Лене вдруг показалось, что за краткими ответами гостя скрывается какой-то древний таинственный смысл.

– Это брат мой приехал, Лена! Он особенный. Он всегда таким был, молчуном. А поближе его узнаешь – настоящий человек, душа… Помнишь, брат, мы фильм смотрели… у нас, на “Верном”… “Полосатый рейс”. Вечно у нас старье крутили, из года в год одно и то же. Рядом с тобой сидели на лавке. Тогда слух пошел, что Марианну, буфетчицу, ну эту, Назарову, дрессировщицу, ее после фильма… через три года… на дрессировке тигр съел.

– A-а… Был такой слух, – подтвердила Лена.

– А сколько у нас про Саблина трещали! Помнишь?

– Помню, – осторожно согласился Аман.

– Саблин? – переспросила Лена. – Кто такой Саблин?

– Ты всё равно не знаешь! – Виктор отмахнулся возбужденным хватательным жестом, ловя и убивая ее вопрос на лету.

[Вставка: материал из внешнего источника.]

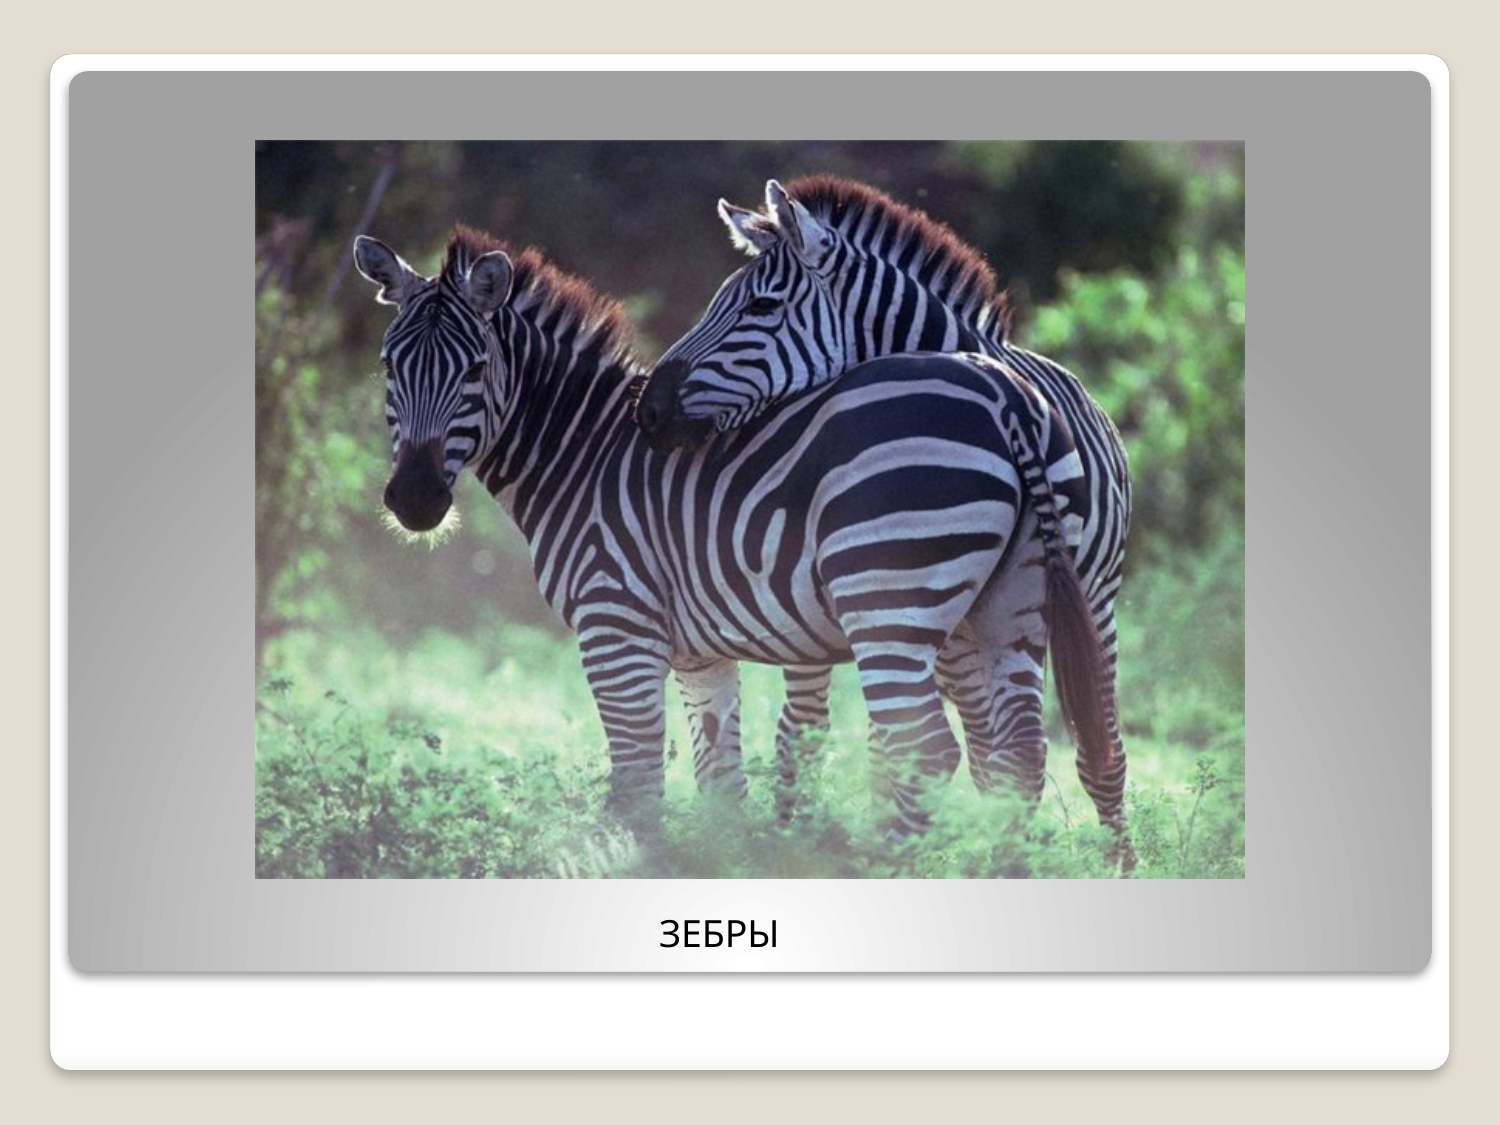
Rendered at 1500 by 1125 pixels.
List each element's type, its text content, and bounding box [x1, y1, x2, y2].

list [254, 140, 1246, 880]
text_box ЗЕБРЫ [644, 902, 903, 963]
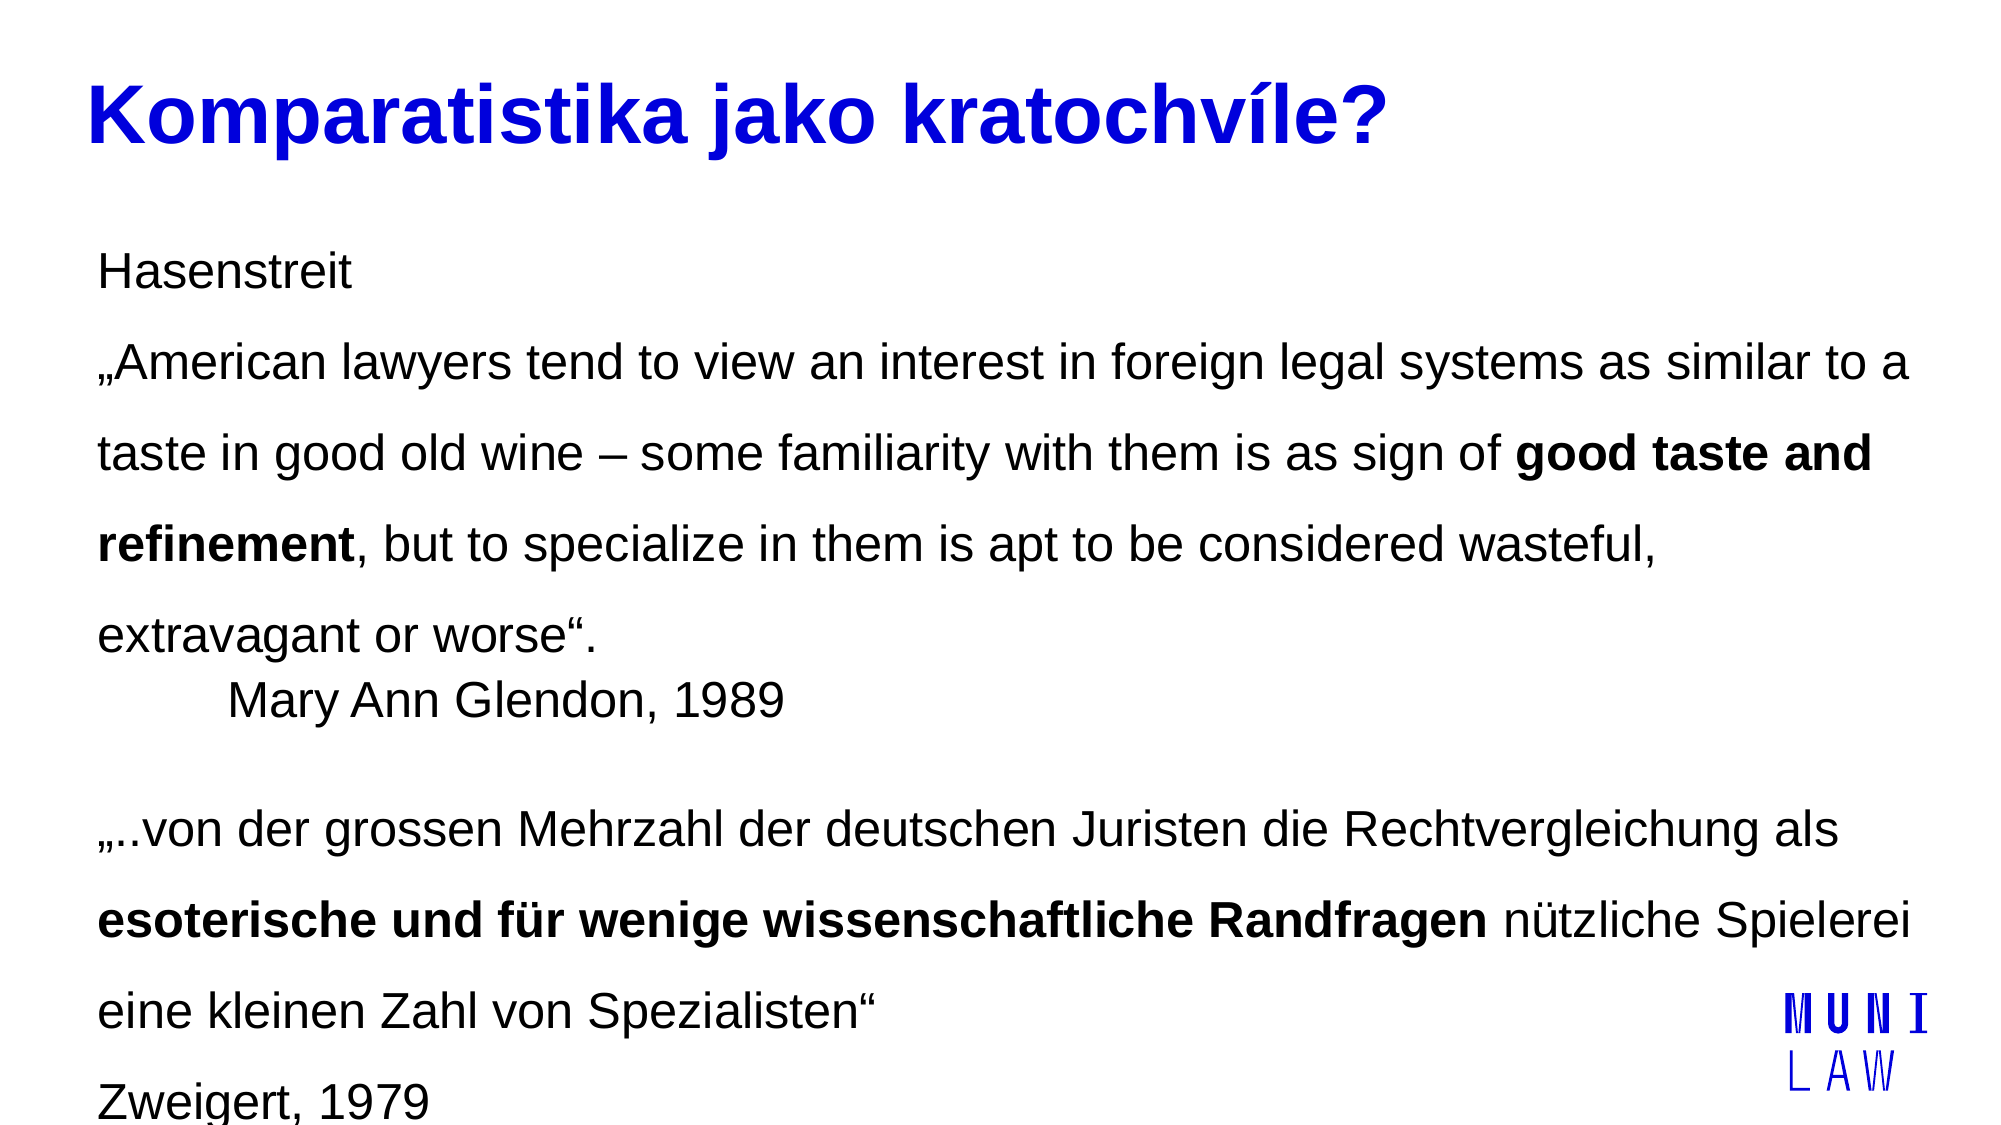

– На суше ничего не знали, – спокойно вступил Аман, глядя Лене в глаза из сумерек, – у нас весь флот гудел. Замполит на “Сторожевом”, в Риге они стояли. Короче, он подбил команду бунтовать, капитана заперли. Вроде они “Броненосца «Потемкина»” повторяли… Потом он к “Авроре” причалил в Ленинграде, и с ним лично Брежнев связался, а он его матом послал, и их тогда бомбить начали. Расстреляли его. – Гость делался неразличимым. – За наших жен. За наших самых хороших. У тебя хорошая жена!

Виктор, поперхнувшись, заколотил себя по спине, наклонился под стол, отфыркиваясь. Аман спросил предупредительно голосом верного джинна:

– Вы не татарочка?

– С чего вы взяли? – Лена засмеялась.

Она смеялась дольше приличного.

Запила смех, горло перехватило, потом снова стала смеяться и, смеясь, пожалела, что у нее короткая стрижка: сейчас бы распустить, рассыпать волосы, взметнуть длинными над головой.

– У меня отец с Украины, – сообщила, перебарывая смех, – а деда у меня Динарычем звали, мама мне говорила. Она казачка была, а прадед, получается, Динар… Это какая нация?

Зажегся фонарь на улице, и облик Амана проступил из тьмы.

– Точно наша! – он потирал руки.

– Да кто ее поймет: татарка, башкирка… Господи, баба обыкновенная… – Виктор облокотился о стол и одышливо спросил: —Ты чо думаешь, я сам ее нашел? Встретил где-то? Подсунули! – Он хохотнул, по-свойски коснулся бутыли, как будто это она устроила ему брак.

– Подсунули меня, говоришь? Ты что такое говоришь? – Лена привстала, потому что кровь смачно и обильно плюнула изнутри, заливая злой теплотой глаза, лицо, шею, грудь.

Ей вдруг стало ужасно обидно, захотелось уйти в дом, лечь с дочерью в комнате и не показываться.

– Зачем ссоритесь? Повезло тебе. Хорошая твоя жена. Очень хорошая… Вам двоим повезло.

– Тебе бы такое добро, – Виктор взял бутыль тряскими руками, словно она отяжелела, и, расплескивая самогон, чертыхаясь, но всё равно расплескивая, разлил по стаканам. Потом вдруг положил голову на клеенку и замолчал. Он мог иногда заснуть за столом, никогда не храпя, даже пьяный.

Лену не отпускал жар, кровь прихлынула и не уплывала, точно подскочила температура, она расстегнула рубашку на несколько пуговиц, Аман сбивал пепел с папиросы, было похоже – стряхивает жар с градусника. Докурив, пружинно встал и ступил в темноту, разминаясь, помахивая руками влево и вправо, как бы рисуя серым по черному.

– А что это такое? Как они называются? – донесся его негромкий голос, подзывая ближе.